Welcome back! Aboutalicemay 2.0
Hey there, welcome back, I am very happy you are here! It’s been a little while since we have spoken, and by a little while I mean maybe a couple of years? Hmm yeah I'm sorry about that. I think we can all agree that the past few years have been very strange, it has felt like we’ve been in a strange bubble of feelings and emotions. So many low moments for us all and I don’t know about you but for me it feels like we are only now getting back to some sort of normality. Maybe I am just a little slower adjusting, but hey here is to the new “normal” that we live in now!
Some of you may have seen my previous blog? If you have been around since the first version of Aboutalicemay first of all thank you for sticking around and thank you for coming back. I am so happy to have you here with me. I’ve been gone a little while and we are now coming back in full force bigger and better than before (hopefully).

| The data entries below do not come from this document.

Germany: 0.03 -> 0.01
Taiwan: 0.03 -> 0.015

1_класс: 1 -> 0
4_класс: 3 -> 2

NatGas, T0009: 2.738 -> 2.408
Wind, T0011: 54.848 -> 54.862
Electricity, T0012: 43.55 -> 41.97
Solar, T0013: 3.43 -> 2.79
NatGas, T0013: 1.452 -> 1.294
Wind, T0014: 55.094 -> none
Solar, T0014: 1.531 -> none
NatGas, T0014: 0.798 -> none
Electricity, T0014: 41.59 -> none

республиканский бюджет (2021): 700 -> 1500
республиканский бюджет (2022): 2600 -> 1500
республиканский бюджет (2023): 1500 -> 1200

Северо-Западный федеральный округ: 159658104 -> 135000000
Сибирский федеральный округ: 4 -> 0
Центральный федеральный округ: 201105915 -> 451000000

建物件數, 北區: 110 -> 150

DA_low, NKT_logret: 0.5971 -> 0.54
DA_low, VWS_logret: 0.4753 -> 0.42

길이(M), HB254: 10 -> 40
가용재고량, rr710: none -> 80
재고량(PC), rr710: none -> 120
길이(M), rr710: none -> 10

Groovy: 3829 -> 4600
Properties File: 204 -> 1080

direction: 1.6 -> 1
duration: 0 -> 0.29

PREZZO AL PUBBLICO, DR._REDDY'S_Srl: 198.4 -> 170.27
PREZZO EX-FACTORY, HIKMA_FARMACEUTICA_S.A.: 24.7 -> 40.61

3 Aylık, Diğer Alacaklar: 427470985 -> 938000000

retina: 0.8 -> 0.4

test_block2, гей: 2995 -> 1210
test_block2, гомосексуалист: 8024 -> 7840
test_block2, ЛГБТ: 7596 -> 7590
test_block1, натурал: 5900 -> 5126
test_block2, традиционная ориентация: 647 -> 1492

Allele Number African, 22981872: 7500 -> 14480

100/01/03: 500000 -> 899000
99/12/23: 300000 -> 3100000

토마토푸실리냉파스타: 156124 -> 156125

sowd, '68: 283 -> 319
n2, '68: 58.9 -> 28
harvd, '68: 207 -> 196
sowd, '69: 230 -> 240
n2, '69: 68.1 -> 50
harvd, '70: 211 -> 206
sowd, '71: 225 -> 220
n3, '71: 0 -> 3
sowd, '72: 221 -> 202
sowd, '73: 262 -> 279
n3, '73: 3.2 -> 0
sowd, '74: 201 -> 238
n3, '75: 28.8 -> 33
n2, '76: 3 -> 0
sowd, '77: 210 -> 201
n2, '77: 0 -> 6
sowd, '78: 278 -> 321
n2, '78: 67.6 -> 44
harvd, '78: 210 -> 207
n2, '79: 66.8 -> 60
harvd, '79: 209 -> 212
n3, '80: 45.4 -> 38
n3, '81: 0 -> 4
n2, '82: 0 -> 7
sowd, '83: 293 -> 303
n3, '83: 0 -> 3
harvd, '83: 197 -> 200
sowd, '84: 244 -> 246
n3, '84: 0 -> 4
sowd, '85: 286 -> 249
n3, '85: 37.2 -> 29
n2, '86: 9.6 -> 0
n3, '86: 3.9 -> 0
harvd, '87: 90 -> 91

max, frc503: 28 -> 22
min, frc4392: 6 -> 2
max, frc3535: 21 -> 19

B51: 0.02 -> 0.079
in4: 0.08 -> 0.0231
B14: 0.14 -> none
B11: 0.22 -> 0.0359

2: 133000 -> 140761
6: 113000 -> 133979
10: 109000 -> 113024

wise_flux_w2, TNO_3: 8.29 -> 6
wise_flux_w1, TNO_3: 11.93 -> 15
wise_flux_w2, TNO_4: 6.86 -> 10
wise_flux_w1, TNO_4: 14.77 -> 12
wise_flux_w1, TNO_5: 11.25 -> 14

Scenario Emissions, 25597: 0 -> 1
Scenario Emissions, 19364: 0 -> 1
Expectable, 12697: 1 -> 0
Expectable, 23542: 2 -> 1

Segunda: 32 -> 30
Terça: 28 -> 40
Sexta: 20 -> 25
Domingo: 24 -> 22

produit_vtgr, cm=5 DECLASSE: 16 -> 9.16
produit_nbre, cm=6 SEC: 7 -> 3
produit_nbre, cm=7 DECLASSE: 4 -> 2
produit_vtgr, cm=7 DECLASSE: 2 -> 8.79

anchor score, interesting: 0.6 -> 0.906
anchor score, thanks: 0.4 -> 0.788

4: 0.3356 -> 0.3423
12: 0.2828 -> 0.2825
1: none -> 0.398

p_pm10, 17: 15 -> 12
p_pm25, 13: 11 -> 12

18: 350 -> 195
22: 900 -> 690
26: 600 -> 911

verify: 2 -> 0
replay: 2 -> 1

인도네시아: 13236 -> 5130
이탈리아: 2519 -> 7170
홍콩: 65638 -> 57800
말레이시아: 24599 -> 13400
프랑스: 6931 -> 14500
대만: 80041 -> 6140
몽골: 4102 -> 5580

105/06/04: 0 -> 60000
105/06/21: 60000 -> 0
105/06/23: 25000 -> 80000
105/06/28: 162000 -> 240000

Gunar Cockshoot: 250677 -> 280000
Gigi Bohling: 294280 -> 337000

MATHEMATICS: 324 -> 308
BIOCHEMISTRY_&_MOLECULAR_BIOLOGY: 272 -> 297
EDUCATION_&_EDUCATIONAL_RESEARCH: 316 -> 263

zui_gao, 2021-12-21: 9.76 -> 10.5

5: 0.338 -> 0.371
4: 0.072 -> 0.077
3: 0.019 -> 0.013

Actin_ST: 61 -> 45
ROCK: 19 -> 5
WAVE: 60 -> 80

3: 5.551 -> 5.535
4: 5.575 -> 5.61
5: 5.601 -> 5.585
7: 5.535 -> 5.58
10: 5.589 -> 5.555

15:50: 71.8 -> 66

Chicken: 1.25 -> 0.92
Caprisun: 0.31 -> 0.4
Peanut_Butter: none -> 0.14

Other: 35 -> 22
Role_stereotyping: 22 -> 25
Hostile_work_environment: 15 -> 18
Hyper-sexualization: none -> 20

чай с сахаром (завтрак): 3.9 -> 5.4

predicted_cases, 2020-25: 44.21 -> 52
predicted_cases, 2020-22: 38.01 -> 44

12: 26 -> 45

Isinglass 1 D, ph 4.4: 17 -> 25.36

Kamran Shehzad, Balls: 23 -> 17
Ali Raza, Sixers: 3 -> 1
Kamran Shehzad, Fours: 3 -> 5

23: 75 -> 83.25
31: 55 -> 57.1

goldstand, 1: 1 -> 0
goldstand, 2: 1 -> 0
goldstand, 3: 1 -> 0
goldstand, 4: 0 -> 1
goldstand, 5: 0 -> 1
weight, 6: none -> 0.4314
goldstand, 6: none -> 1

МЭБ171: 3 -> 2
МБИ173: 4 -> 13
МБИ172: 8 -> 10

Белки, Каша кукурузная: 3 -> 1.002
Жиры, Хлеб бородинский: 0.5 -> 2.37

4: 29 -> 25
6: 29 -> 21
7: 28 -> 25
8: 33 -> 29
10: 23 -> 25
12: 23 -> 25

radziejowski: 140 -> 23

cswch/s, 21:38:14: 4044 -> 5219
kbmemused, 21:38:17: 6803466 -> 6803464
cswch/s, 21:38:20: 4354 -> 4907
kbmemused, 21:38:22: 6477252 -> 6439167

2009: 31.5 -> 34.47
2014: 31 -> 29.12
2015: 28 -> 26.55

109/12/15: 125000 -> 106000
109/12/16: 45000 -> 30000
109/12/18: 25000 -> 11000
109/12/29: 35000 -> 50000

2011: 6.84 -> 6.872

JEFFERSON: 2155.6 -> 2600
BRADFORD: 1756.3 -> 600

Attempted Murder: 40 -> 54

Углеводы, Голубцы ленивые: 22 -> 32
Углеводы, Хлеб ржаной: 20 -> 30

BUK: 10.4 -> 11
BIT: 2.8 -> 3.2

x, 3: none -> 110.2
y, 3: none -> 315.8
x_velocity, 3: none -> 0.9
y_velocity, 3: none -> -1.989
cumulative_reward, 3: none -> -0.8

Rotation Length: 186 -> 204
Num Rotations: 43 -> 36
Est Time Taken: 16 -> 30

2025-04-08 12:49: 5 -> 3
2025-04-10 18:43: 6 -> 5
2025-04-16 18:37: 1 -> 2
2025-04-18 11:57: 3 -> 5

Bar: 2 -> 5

2023 has been a weird and wonderful year, it has been filled with many memorable moments, incredible moments where I have felt so high and full of life, but I would be lying if I didn’t admit that they have maybe been outweighed by the lower moments, the overwhelming emotions of feeling very lost, unsure of who I am and where I am going in life. 2023 so far has taught me that I have more healing to do (maybe a lot more than I had realised) and that my self work is never going to stop. For me in the last couple of months things feel like they are slowly slotting into place in my head and I am about to embark on the best but also maybe my hardest chapter yet. My next chapter is going to be all about being out of my comfort zone, fully believing in myself, daring to do the things I have put off for way too long already. I am coming to the realisation that life is way too short for me to only be giving myself 20% of what i am capable off. I think this might just be the best chapter yet. I am excited to start actually living my life. I have already missed out on way too much and that stops now.
Can anyone else relate to me? In so many respects I hope no one can relate to me but if you can then I’ve got a space for you right here on the self love train heading to a wonderful destination. We’re in this together and I can’t wait to share it all with you.